Records to process Block Start

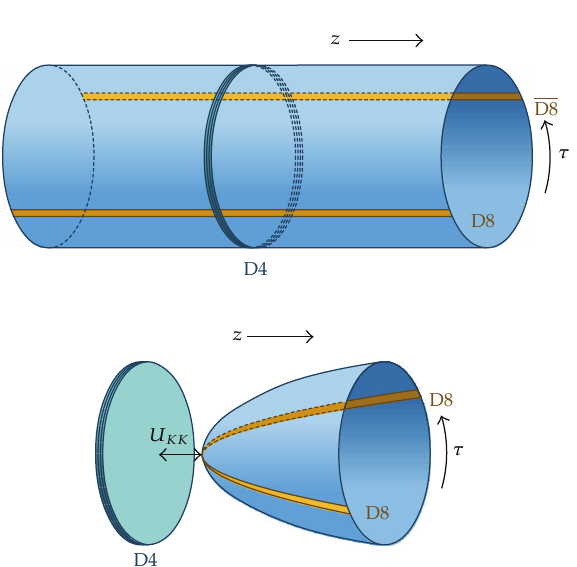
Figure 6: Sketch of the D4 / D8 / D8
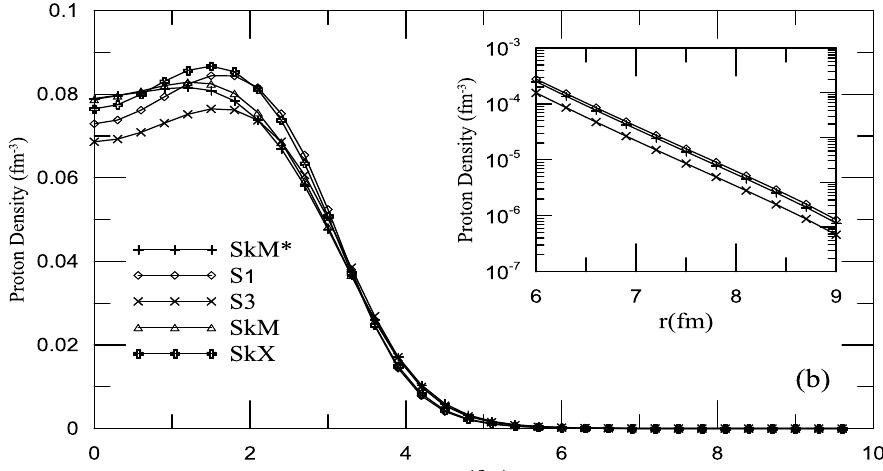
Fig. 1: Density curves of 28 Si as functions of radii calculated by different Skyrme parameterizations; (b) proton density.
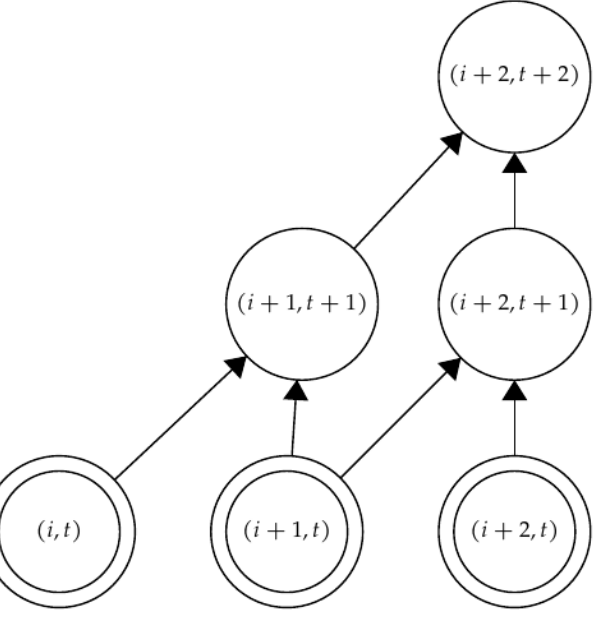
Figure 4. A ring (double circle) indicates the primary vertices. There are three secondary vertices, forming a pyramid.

Records to process Block End
Records to process Block Start

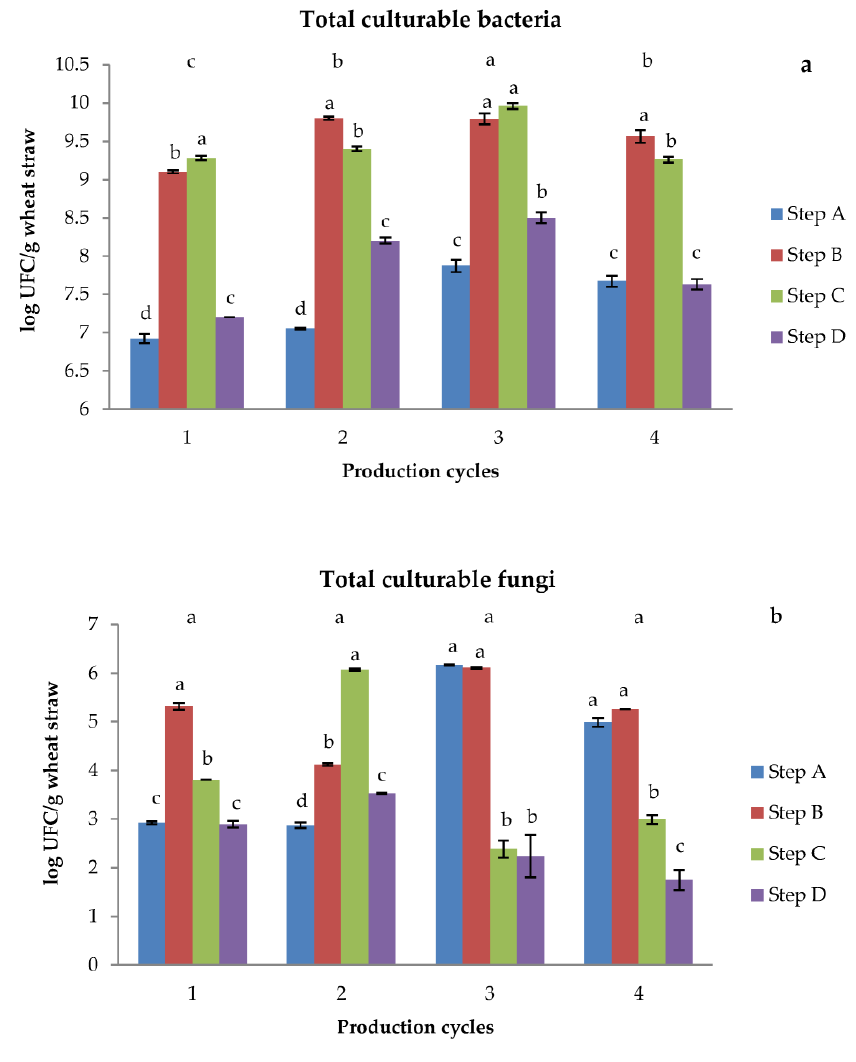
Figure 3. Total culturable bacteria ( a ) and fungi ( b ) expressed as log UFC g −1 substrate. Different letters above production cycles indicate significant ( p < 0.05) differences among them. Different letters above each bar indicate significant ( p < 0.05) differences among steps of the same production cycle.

Records to process Block End
Records to process Block Start

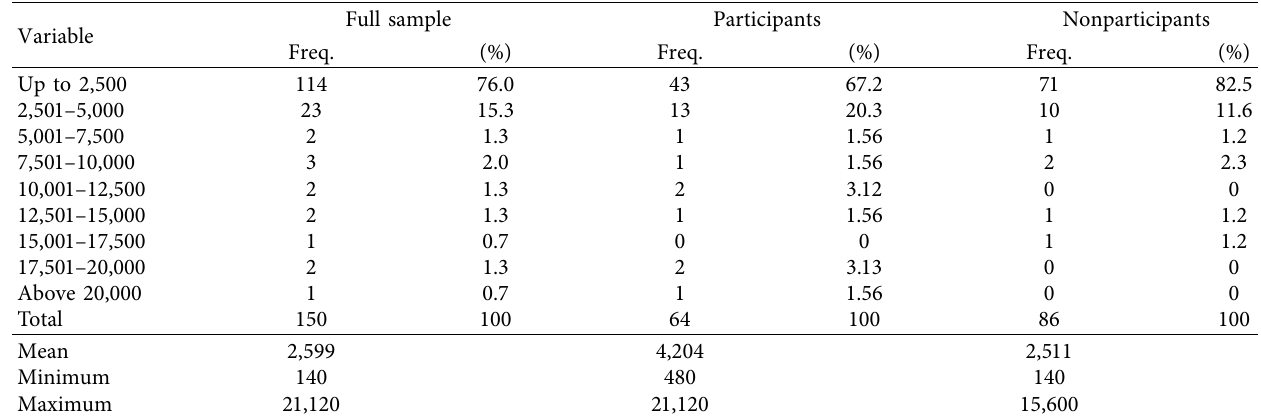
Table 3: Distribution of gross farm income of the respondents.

Records to process Block End

_What this task involves_. Scan the listing and report each line where the word "Figure" shows up.

_Result of this exercise_.
Figure 6: Sketch of the D4 / D8 / D8
Figure 4. A ring (double circle) indicates the primary vertices. There are three secondary vertices, forming a pyramid.
Figure 3. Total culturable bacteria ( a ) and fungi ( b ) expressed as log UFC g −1 substrate. Different letters above production cycles indicate significant ( p < 0.05) differences among them. Different letters above each bar indicate significant ( p < 0.05) differences among steps of the same production cycle.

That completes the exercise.